▼

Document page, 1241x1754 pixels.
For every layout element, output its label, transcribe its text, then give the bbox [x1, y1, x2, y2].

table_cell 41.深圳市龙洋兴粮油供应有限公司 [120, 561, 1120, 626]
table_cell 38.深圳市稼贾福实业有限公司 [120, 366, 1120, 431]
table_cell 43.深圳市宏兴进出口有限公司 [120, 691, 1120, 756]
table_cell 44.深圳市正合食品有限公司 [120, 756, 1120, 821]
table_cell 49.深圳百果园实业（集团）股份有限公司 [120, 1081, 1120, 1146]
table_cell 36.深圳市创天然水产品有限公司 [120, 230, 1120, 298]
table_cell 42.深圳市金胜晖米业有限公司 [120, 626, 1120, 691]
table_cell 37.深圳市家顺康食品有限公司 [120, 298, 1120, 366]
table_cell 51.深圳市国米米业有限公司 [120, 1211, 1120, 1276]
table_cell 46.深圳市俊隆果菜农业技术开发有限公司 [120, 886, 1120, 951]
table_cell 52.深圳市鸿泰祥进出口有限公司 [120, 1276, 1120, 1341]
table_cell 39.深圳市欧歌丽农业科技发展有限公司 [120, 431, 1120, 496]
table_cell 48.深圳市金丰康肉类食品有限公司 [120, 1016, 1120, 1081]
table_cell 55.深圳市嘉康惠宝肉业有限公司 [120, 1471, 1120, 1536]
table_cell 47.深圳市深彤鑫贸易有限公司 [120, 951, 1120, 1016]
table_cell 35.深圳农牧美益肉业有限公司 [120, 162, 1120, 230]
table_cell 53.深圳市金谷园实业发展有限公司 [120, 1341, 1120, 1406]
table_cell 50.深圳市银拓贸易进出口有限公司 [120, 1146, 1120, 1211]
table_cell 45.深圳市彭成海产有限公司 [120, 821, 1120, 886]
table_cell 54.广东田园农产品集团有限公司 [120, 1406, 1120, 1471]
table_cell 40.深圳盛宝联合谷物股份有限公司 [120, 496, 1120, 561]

▲

Problem details
Would you output the material above once more, exactly as given?

Response
Document page, 1241x1754 pixels.
For every layout element, output its label, transcribe its text, then give the bbox [x1, y1, x2, y2].

table_cell 41.深圳市龙洋兴粮油供应有限公司 [120, 561, 1120, 626]
table_cell 38.深圳市稼贾福实业有限公司 [120, 366, 1120, 431]
table_cell 43.深圳市宏兴进出口有限公司 [120, 691, 1120, 756]
table_cell 44.深圳市正合食品有限公司 [120, 756, 1120, 821]
table_cell 49.深圳百果园实业（集团）股份有限公司 [120, 1081, 1120, 1146]
table_cell 36.深圳市创天然水产品有限公司 [120, 230, 1120, 298]
table_cell 42.深圳市金胜晖米业有限公司 [120, 626, 1120, 691]
table_cell 37.深圳市家顺康食品有限公司 [120, 298, 1120, 366]
table_cell 51.深圳市国米米业有限公司 [120, 1211, 1120, 1276]
table_cell 46.深圳市俊隆果菜农业技术开发有限公司 [120, 886, 1120, 951]
table_cell 52.深圳市鸿泰祥进出口有限公司 [120, 1276, 1120, 1341]
table_cell 39.深圳市欧歌丽农业科技发展有限公司 [120, 431, 1120, 496]
table_cell 48.深圳市金丰康肉类食品有限公司 [120, 1016, 1120, 1081]
table_cell 55.深圳市嘉康惠宝肉业有限公司 [120, 1471, 1120, 1536]
table_cell 47.深圳市深彤鑫贸易有限公司 [120, 951, 1120, 1016]
table_cell 35.深圳农牧美益肉业有限公司 [120, 162, 1120, 230]
table_cell 53.深圳市金谷园实业发展有限公司 [120, 1341, 1120, 1406]
table_cell 50.深圳市银拓贸易进出口有限公司 [120, 1146, 1120, 1211]
table_cell 45.深圳市彭成海产有限公司 [120, 821, 1120, 886]
table_cell 54.广东田园农产品集团有限公司 [120, 1406, 1120, 1471]
table_cell 40.深圳盛宝联合谷物股份有限公司 [120, 496, 1120, 561]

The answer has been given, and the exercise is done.